Last Friday I attended a forum addressed by Solicitor-General Robert Allcock. He faced a group of very doubting lawyers, academics and legislators and was gentle but ineffective in his denials that there was anything to be concerned about in the proposals for Article 23.

I left with one question in mind: whose side was he on? Was he on the side of those who want to maintain freedom of civic expression to the maximum possible degree within the Basic Law? Or was he on the side of those who wish to restrict that freedom to the minimum possible level? I came away with the impression that he simply saw it as his job to side with the repression of such freedom to the maximum possible degree.

Maybe Mr Allcock's bosses do not understand, despite the deeply concerned warnings of the widest range of legal, religious, creative, educational and even some business opinion, that they are in the process of knocking out one of Hong Kong's key differentiations from mainland China, and key international strategic strengths. But Mr Allcock should.

Officials holding public authority have to decide where they stand. By their decisions they have guided societies, either towards openness and success - like the United States - accepting an element of dissent uncomfortable for those in power or authority; or towards rejection of dissent, narrowness of social vision and poverty - like the Soviet Union, the old People's Republic of China and all the failed dictatorships of the world.

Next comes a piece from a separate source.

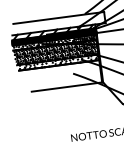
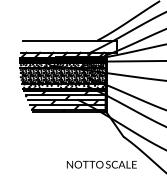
hatch: (60, 76) -> (64, 100), added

The solicitor-general would do better to resign than to try and impose on Hong Kong a mainland attitude to freedom and information - that the minimum possible degree of freedom is the aim. After five years of post-handover peace, these changes are not needed.

Our public policy should be to introduce the minimum change required to comply with the Basic law, not to pursue the maximum repression the government reckons it can get away with.